DIRECTIONS — Transcribe every entry verbatim; omit pictures.

EXCERPTED DATA Block Start

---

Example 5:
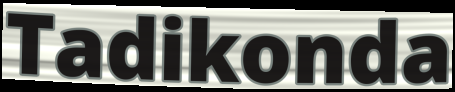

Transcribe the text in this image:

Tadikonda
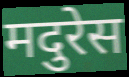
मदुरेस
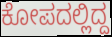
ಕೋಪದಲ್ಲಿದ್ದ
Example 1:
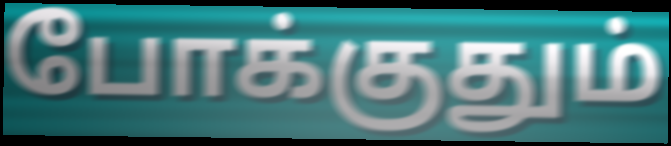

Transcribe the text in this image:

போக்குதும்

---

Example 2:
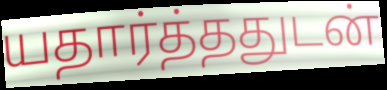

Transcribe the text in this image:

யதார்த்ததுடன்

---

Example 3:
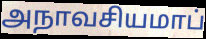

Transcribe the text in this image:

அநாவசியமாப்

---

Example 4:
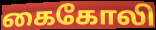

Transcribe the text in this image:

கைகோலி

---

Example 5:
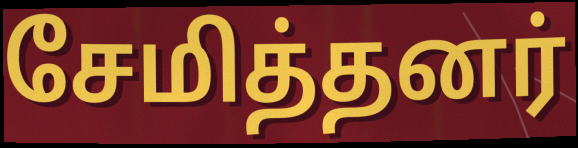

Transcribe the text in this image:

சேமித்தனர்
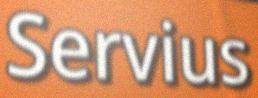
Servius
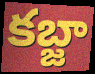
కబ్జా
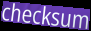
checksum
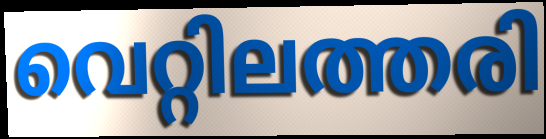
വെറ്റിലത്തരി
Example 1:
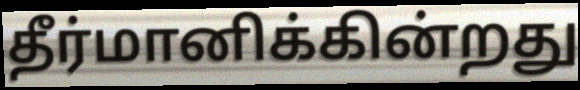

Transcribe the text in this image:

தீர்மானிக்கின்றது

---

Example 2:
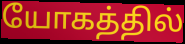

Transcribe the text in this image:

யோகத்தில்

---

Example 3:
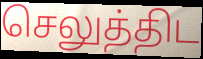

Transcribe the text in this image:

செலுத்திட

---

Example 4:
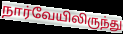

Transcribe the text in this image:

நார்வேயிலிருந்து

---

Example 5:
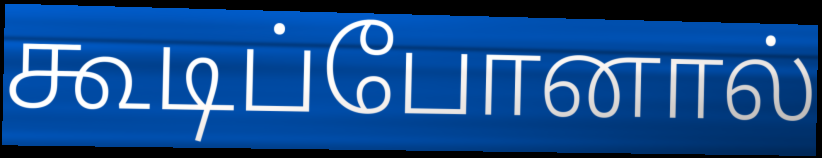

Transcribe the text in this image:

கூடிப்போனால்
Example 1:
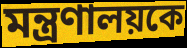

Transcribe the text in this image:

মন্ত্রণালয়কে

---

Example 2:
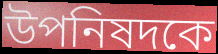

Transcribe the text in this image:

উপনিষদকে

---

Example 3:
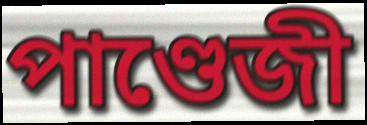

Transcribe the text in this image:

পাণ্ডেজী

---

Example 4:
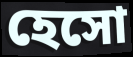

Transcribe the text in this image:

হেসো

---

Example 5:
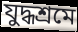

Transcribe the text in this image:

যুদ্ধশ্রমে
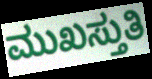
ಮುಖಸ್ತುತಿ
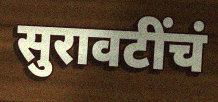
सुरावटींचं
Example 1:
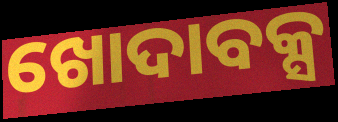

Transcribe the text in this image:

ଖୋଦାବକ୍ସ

EXCERPTED DATA Block End

RESPONSE FOR THIS EXERCISE —
---

Example 5:

Transcribe the text in this image:

Tadikonda
मदुरेस
ಕೋಪದಲ್ಲಿದ್ದ
Example 1:

Transcribe the text in this image:

போக்குதும்

---

Example 2:

Transcribe the text in this image:

யதார்த்ததுடன்

---

Example 3:

Transcribe the text in this image:

அநாவசியமாப்

---

Example 4:

Transcribe the text in this image:

கைகோலி

---

Example 5:

Transcribe the text in this image:

சேமித்தனர்
Servius
కబ్జా
checksum
വെറ്റിലത്തരി
Example 1:

Transcribe the text in this image:

தீர்மானிக்கின்றது

---

Example 2:

Transcribe the text in this image:

யோகத்தில்

---

Example 3:

Transcribe the text in this image:

செலுத்திட

---

Example 4:

Transcribe the text in this image:

நார்வேயிலிருந்து

---

Example 5:

Transcribe the text in this image:

கூடிப்போனால்
Example 1:

Transcribe the text in this image:

মন্ত্রণালয়কে

---

Example 2:

Transcribe the text in this image:

উপনিষদকে

---

Example 3:

Transcribe the text in this image:

পাণ্ডেজী

---

Example 4:

Transcribe the text in this image:

হেসো

---

Example 5:

Transcribe the text in this image:

যুদ্ধশ্রমে
ಮುಖಸ್ತುತಿ
सुरावटींचं
Example 1:

Transcribe the text in this image:

ଖୋଦାବକ୍ସ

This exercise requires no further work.